Bien avant dans les montagnes derrière Bade, entre les vallées de Sasbachwalden et d'Oberkappel, s'élèvent les montagnes de la Forêt Noire septentrionale à la hauteur considerable de 3,800 pieds en se prolongeant sur une longue crête, sur laquelle il n'y a que la bruyère ou une pâle mousse qui recouvre le terrain noir et marécageux qui s'affaisse sous les pas, et où, ça et là, un pin tortu et rabougri trouve à grand, peine la subsistance nécessaire à sa végétation.
Hornisgrinde est le nom de cette contrée inhospitalière, et la pointe méridionale s'appele Grenzberg. C'est là que, sur le versant escarpé de la montagne, encaissé dans des masses de rochers immenses, est un bassin profond rempli d'une eau sombre formant un lac, d'où le Seebach, affluent de la rapide Acher, se précipite dans la vallée. Des sapins gigantesques s'élévent majestueusement entre les énormes débris de rochers jetés pêle-mêle, et l'azur du ciel se réfléchit dans les eaux du lac, dont la surface est aussi calme et immobile que les eaux bitumineuses de la mer Morte.
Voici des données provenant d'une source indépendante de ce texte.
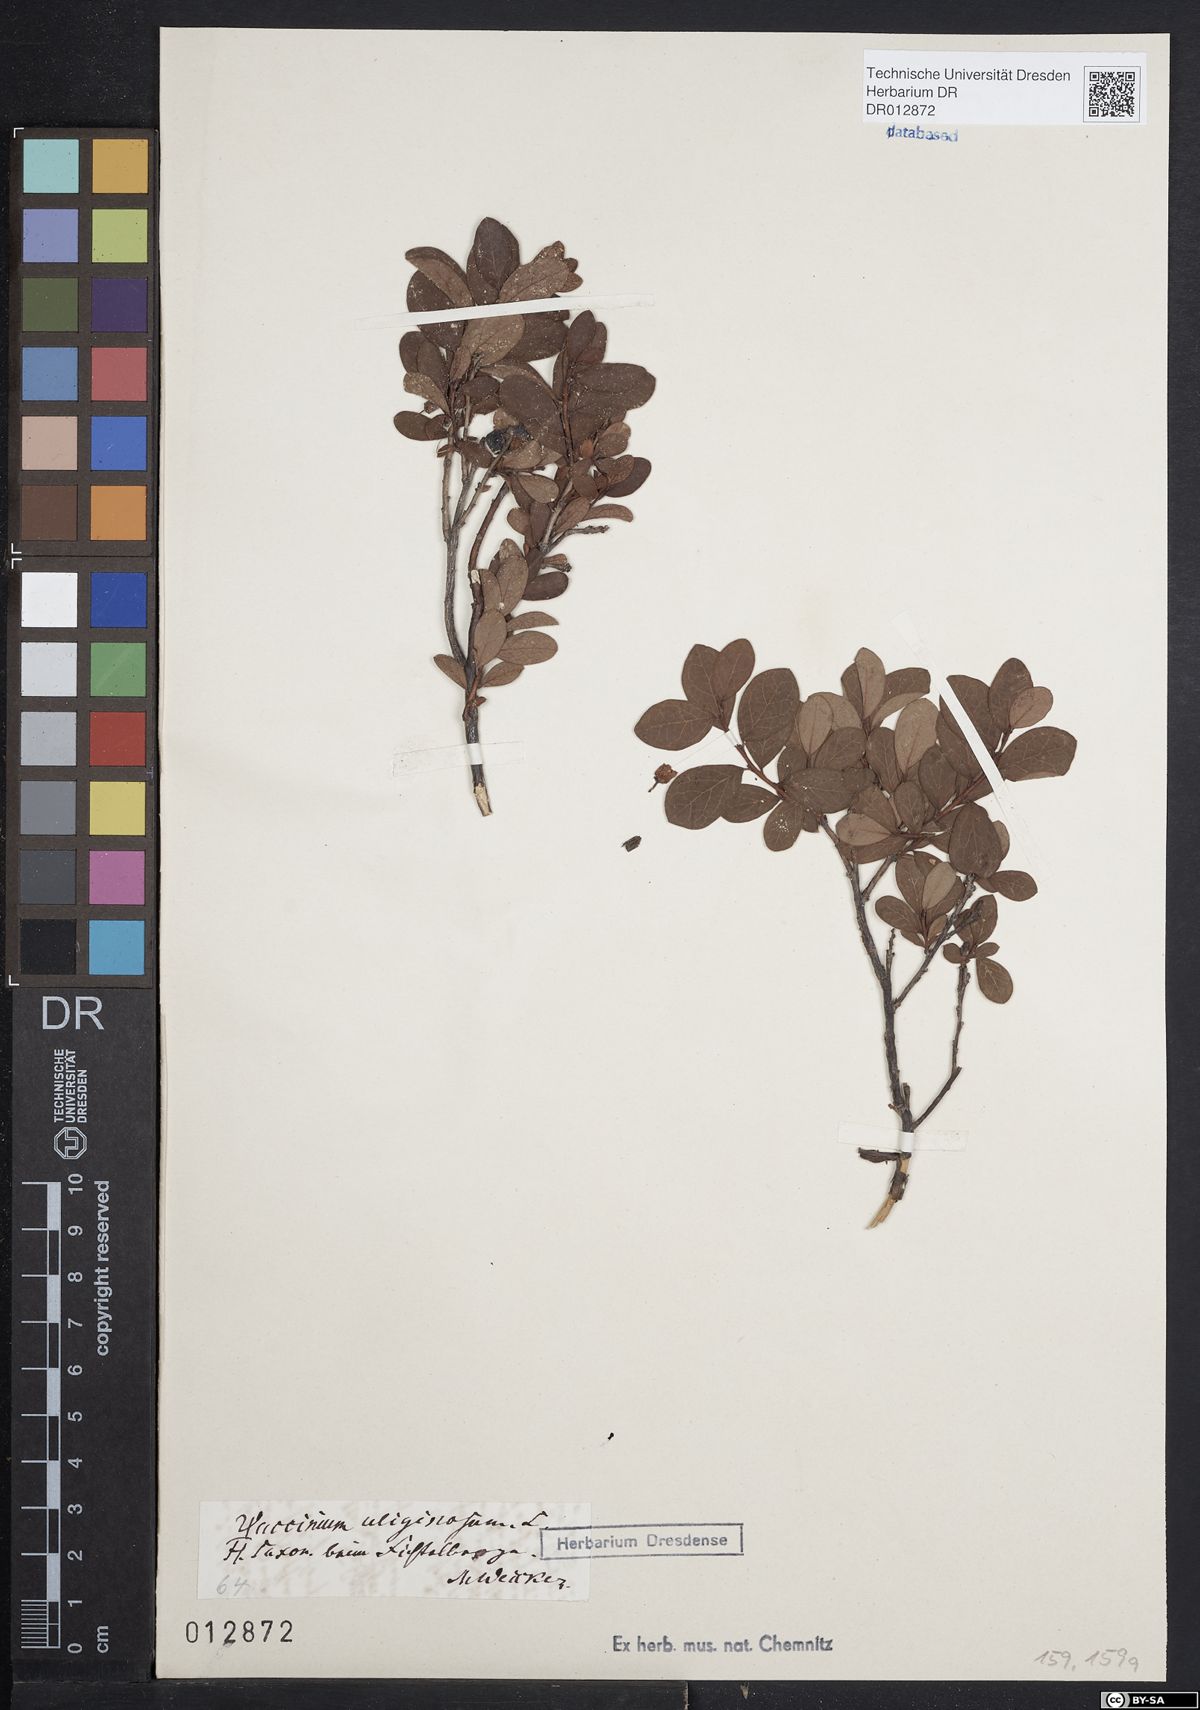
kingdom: Plantae
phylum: Tracheophyta
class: Magnoliopsida
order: Ericales
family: Ericaceae
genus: Vaccinium
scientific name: Vaccinium uliginosum
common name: Bog bilberry
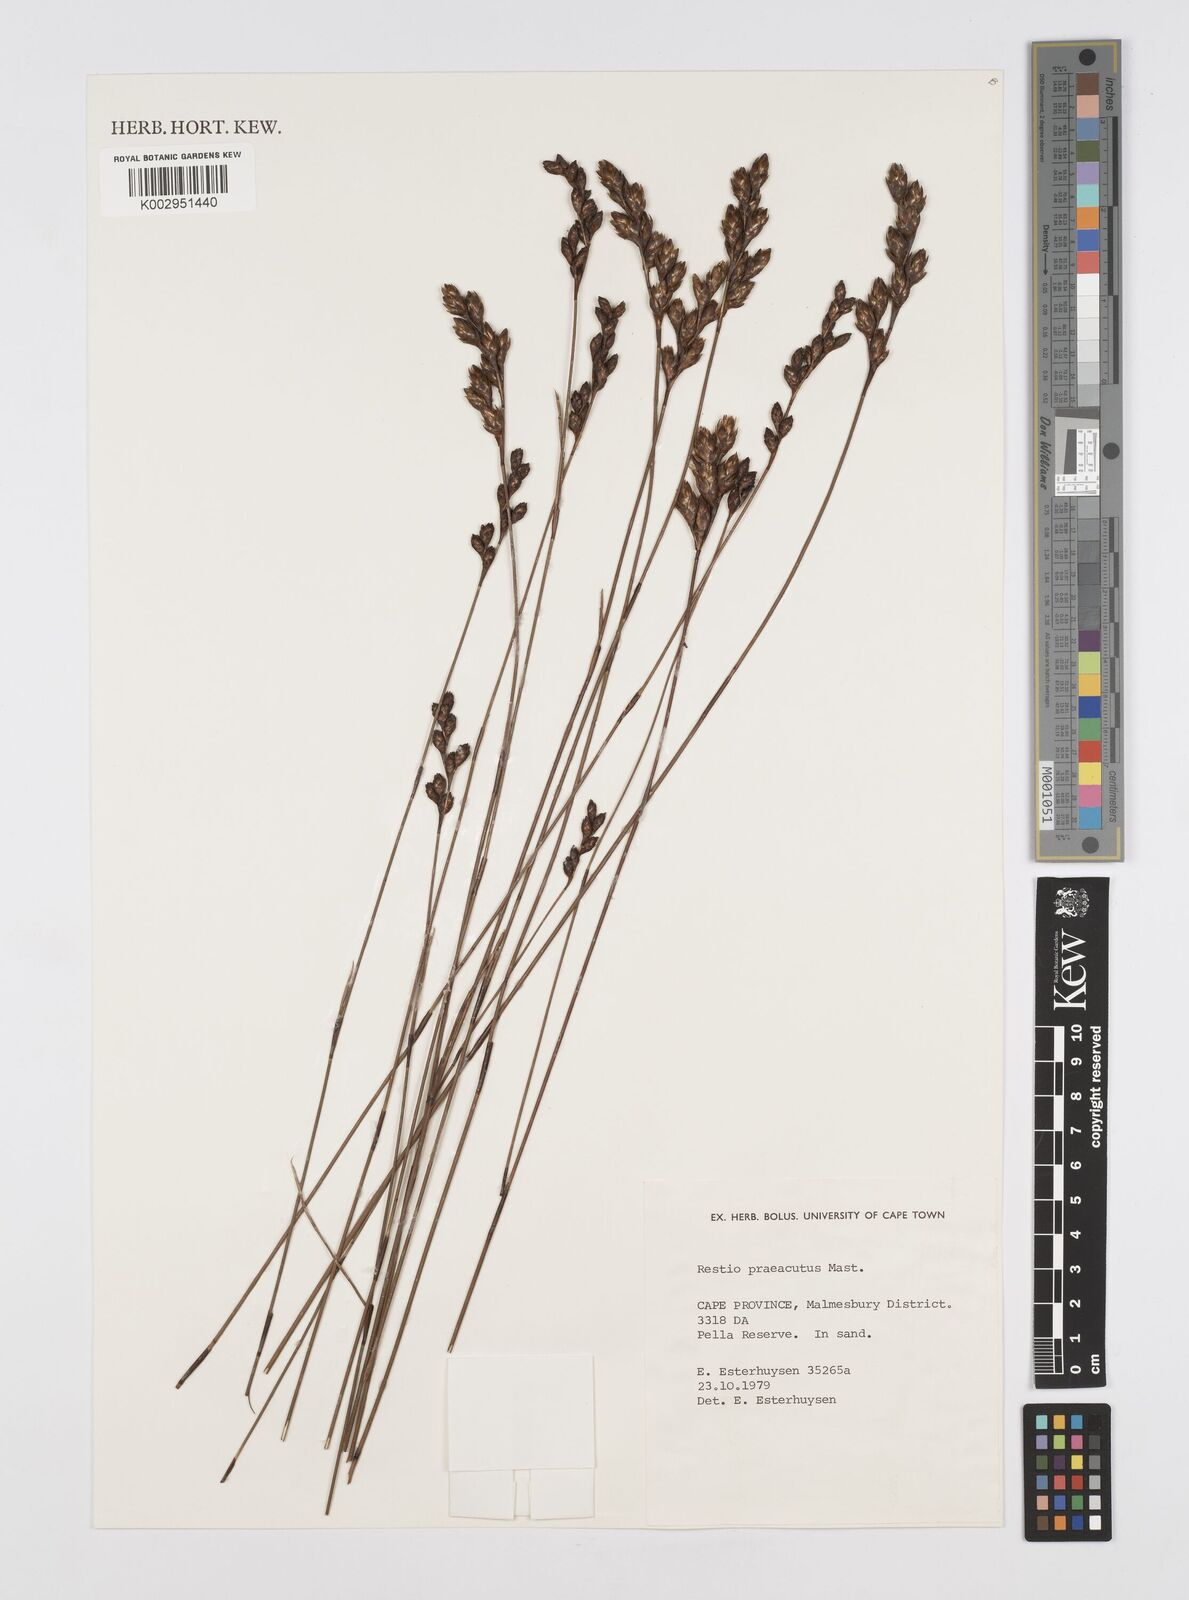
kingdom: Plantae
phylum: Tracheophyta
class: Liliopsida
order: Poales
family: Restionaceae
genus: Restio
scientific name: Restio
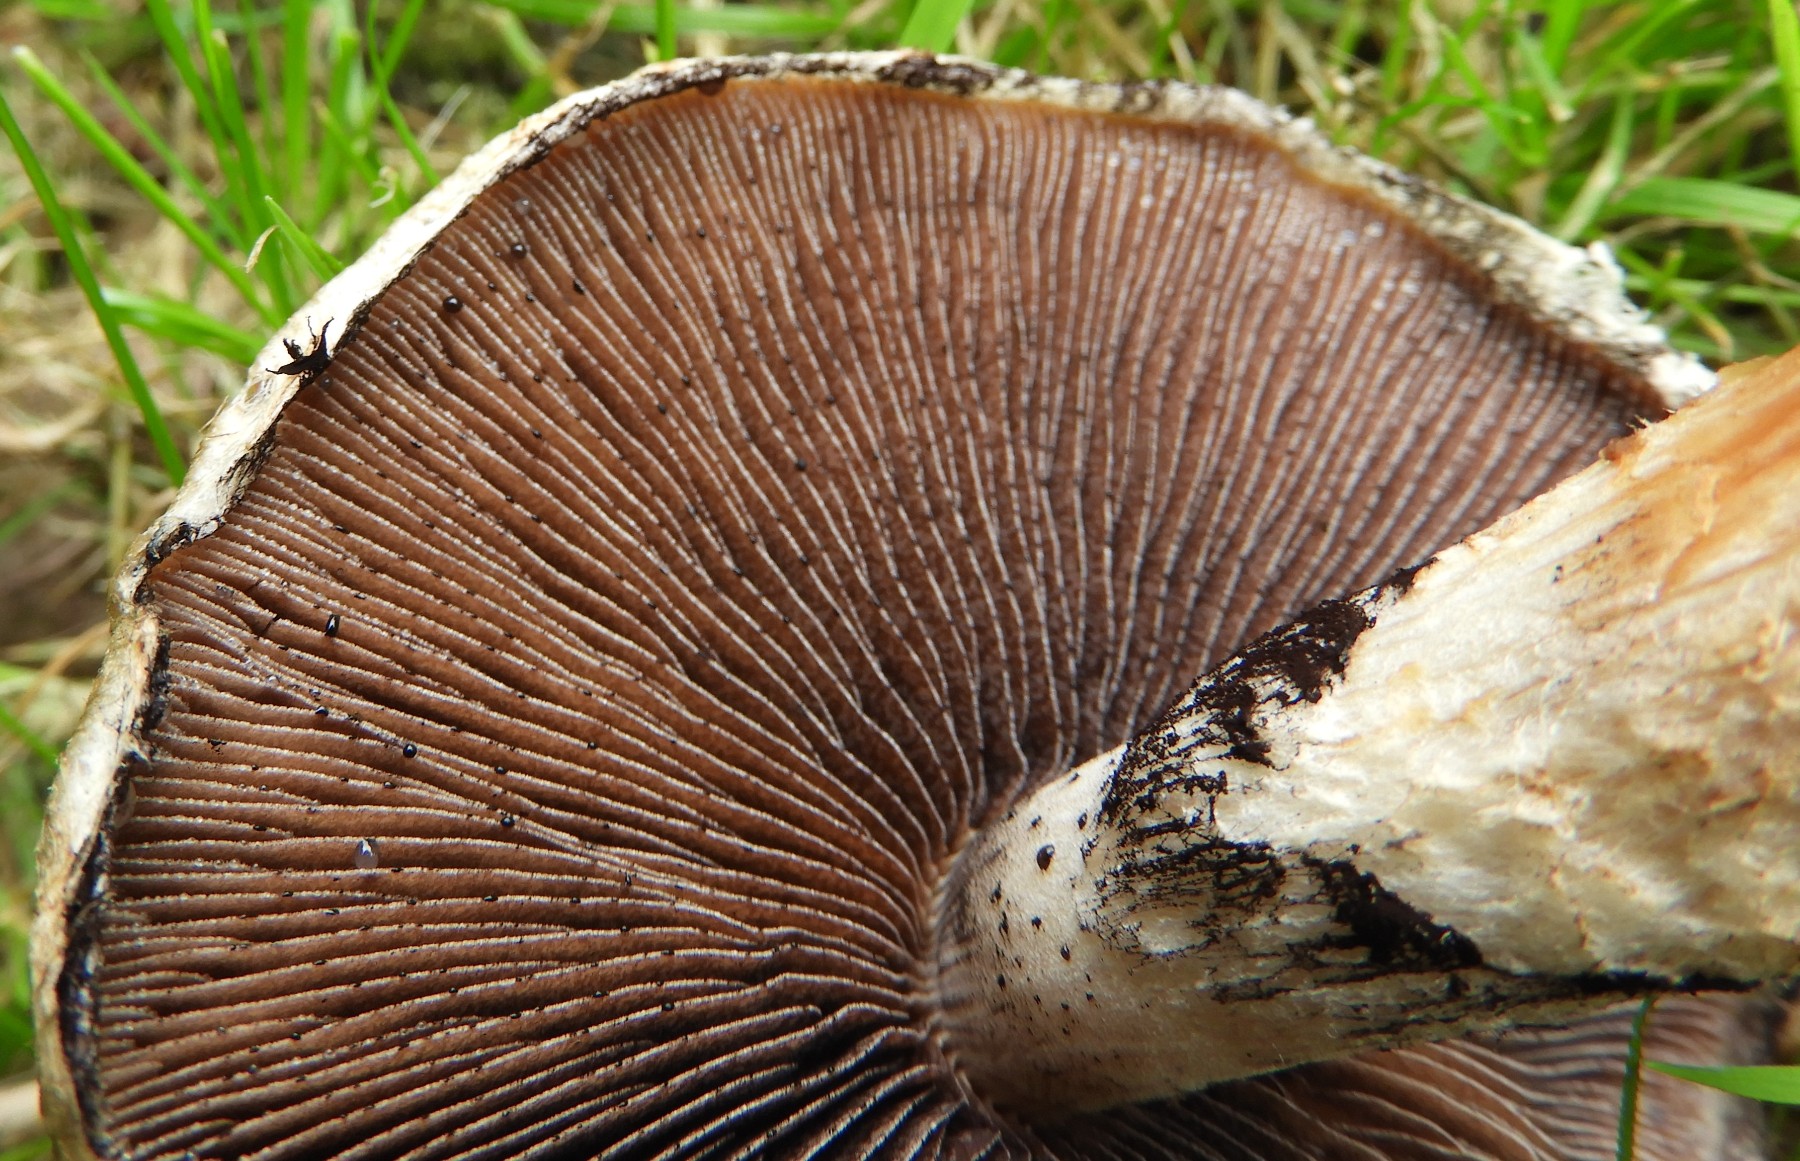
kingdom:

Seulement, de temps en temps, une vague agitée s'élève du fond, et semblable à un soupir qui s'échappe d'une poitrine oppressée, fait jaillir en bouillonnant à la surface, une bulle d'eau qui éclate et fait rider la nappe unie du lac en y formant un petit cercle qui va toujours en s'agrandissant: mais tout autour aucun bruit n'interrompt ce silence éternel, si ce n'est, par fois, le cri rauque d'un oiseau de proie.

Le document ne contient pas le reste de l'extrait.